When transgenders face prison life
With the increase of LGBT rights, the world is realizing the need to better protect the rights of LGBTs. In particular, the cases of three UK transgender women– Tara Hudson, Vicky Thomson And Joanne Latham– have drawn attention to the plight of transgenders in prison.
Transgenders in UK prisons
Both Thomson and Latham had committed suicide while in an all-male prison. Though Hudson was lucky enough to be transferred to an all-female prison, she said her 12-weeks in the all-male prison led her to experience being strip-searched, forced to flash her breasts, and lived in fear of rape.
“When I walked into the prison, it was like a cat with five legs had entered the building. They were like animals in a zoo– shouting and banging on the doors,” she said.
The two suicides has prompted the UK government to review their policies on transgender prisoners.
“The review will develop recommendations for revised guidelines which cover the future shape of prison and probation services for transgender prisoners and offenders in the community,” said Caroline Dinenage, Parliamentary Under-Secretary of State for Justice, Minister for Women, Equalities and Family Justice.
Meanwhile, Charlie Kiss, wrote in The Guardian that, “Trans people are especially vulnerable in the overcrowded and under-resourced UK prison system, quite often simply due to being different physically. The least that can be done is to ensure that they are sent to the appropriate prison in the first place.”
Kiss further pointed out that “some trans women in the UK have been forced to de-transition in order to avoid abuse.”
Transgenders in US prisons
Though these news reports have centered in the UK, transgenders in the US also face similar dangers when they are placed in prison.
As the New York Times put it last November: “In the United States, transgender people are routinely subjected to harassment, but few are as powerless as those in prison.”
“As more have become vocal about their safety and their rights, prison systems that segregate inmates along conventional gender lines are facing mounting challenges.

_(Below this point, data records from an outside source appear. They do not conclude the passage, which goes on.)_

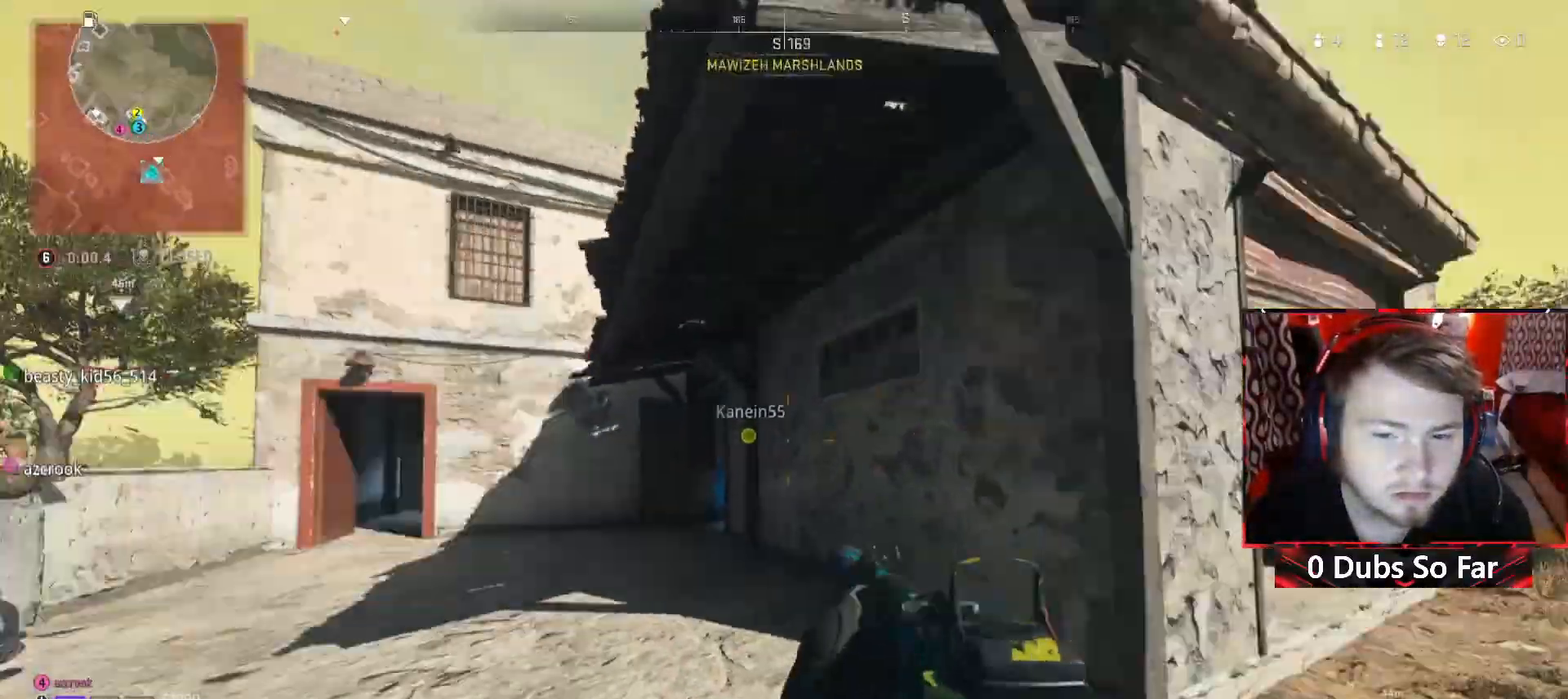
{"buttons": [], "left_stick": "up-left", "right_stick": "center", "events": [[50, "L3", "down"], [83, "right_stick", "center"], [217, "L3", "up"], [217, "right_stick", "left"], [383, "right_stick", "center"]]}
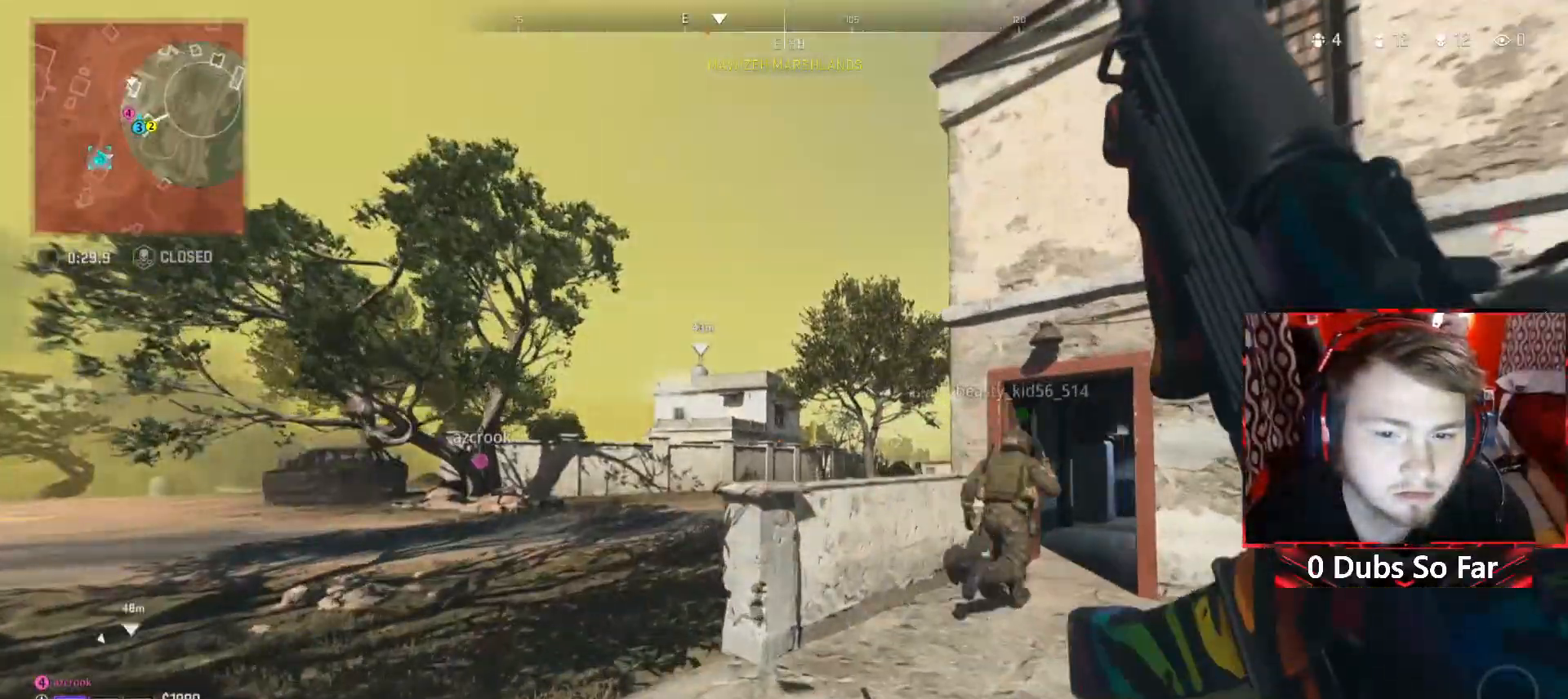
{"buttons": ["A"], "left_stick": "up-left", "right_stick": "right", "events": [[83, "right_stick", "right"], [117, "A", "down"], [250, "right_stick", "center"], [417, "right_stick", "right"]]}
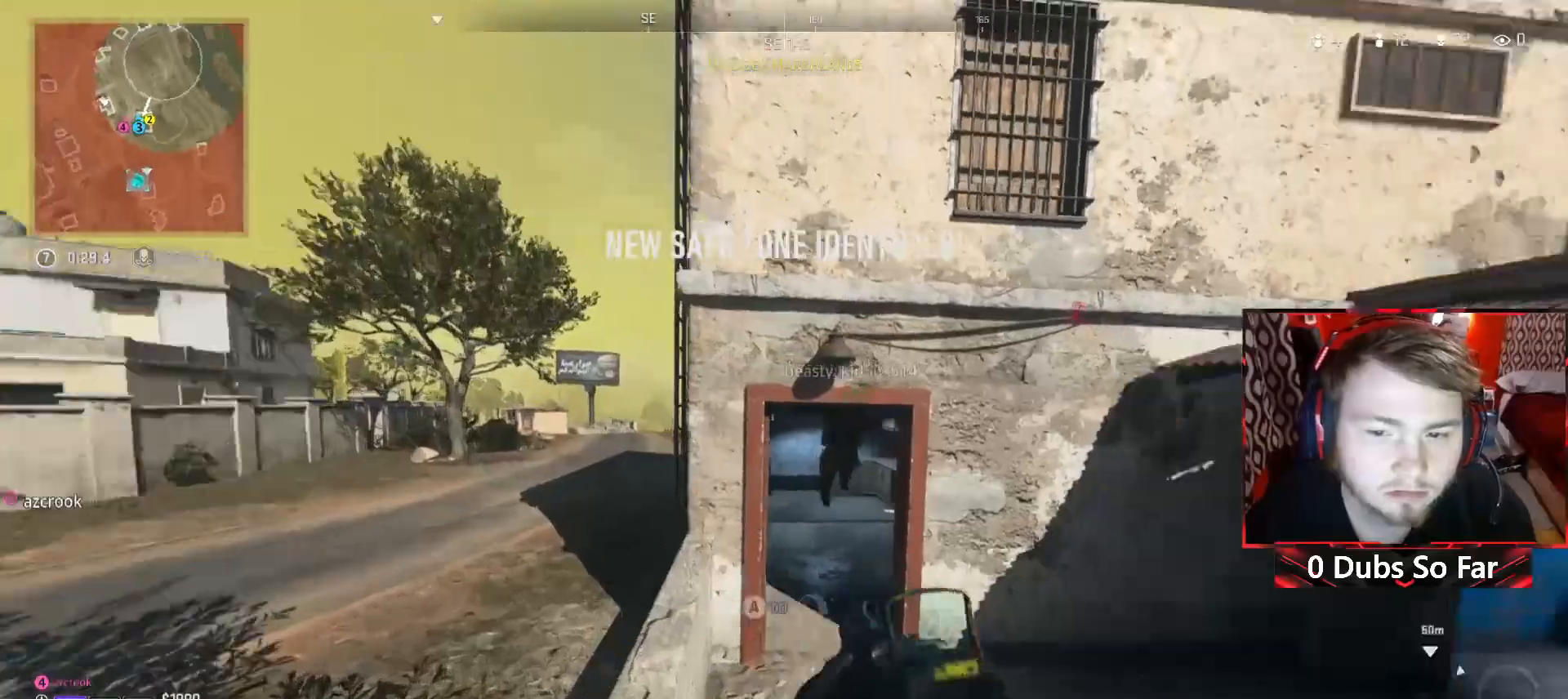
{"buttons": [], "left_stick": "up-right", "right_stick": "center", "events": [[117, "right_stick", "center"], [150, "A", "up"], [150, "left_stick", "down-left"], [283, "left_stick", "center"], [317, "right_stick", "right"], [467, "left_stick", "up-right"], [483, "right_stick", "center"]]}
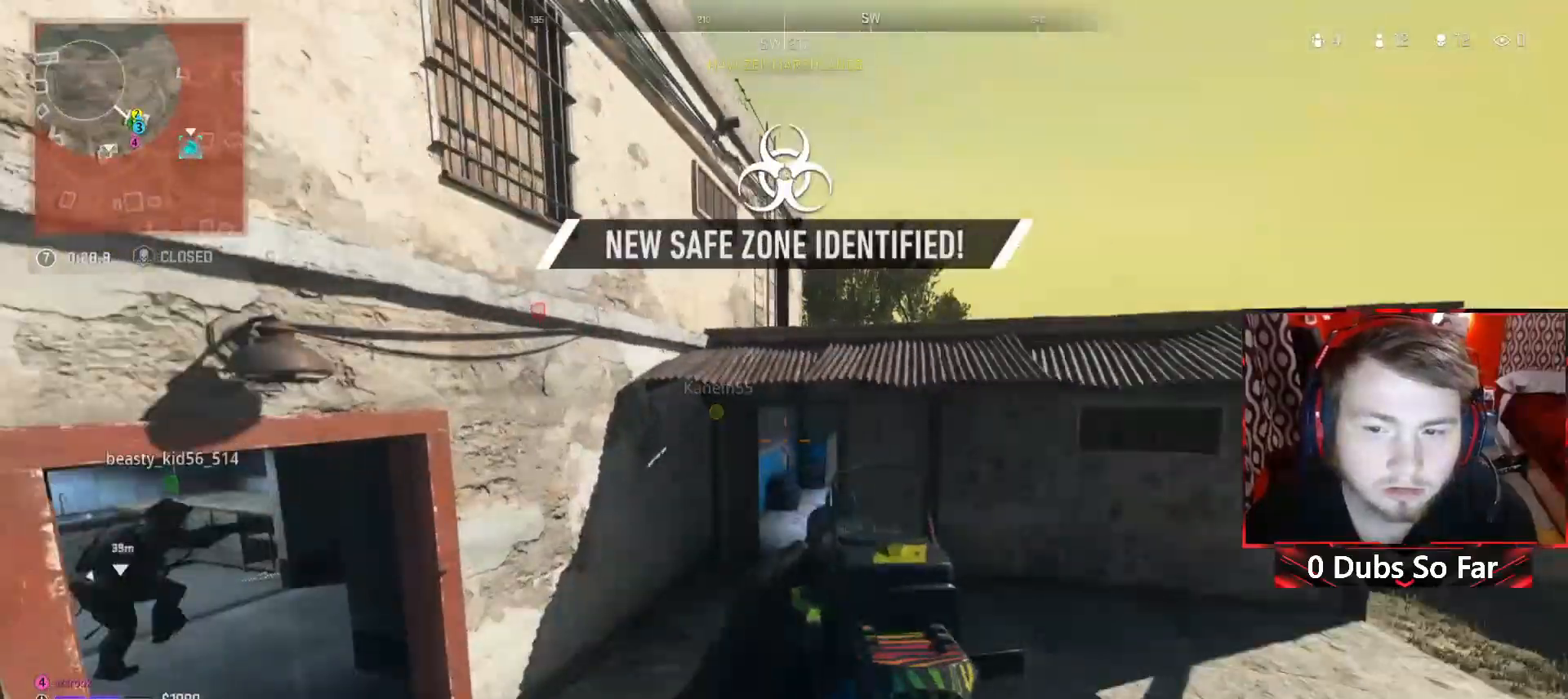
{"buttons": ["A", "L3"], "left_stick": "up", "right_stick": "center", "events": [[50, "L3", "down"], [83, "left_stick", "up"], [250, "right_stick", "up-right"], [283, "A", "down"], [350, "right_stick", "center"]]}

While a few have changed housing policies, the vast majority have not,” the NYT editorial said.
In a report by the National Transgender Equality, it noted: “Nearly one in six transgender people (16 percent)– including 21 percent of transgender women– have been incarcerated at some point in their lives– far higher than the rate for the general population. Among Black transgender people, nearly half (47 percent) have been incarcerated at some point—mirroring the stark racial disparities in all incarceration.”
The report warned that: “Trans people are also at high risk for abuse in prisons, jails, and juvenile detention.”
The report also made recommendations, which include “using a multidisciplinary committee, with input from outside experts, to place transgender prisoners in facilities consistent with their gender identity whenever appropriate, regardless of anatomy or birth sex, and should publicly report data on how transgender people are housed.”
The report, which detailed how to end abuse in prison, also said: “The Federal Bureau of Prisons should establish a standardized process for transgender prisoners to make an election whether to be subject to physical searches by male or female officers.”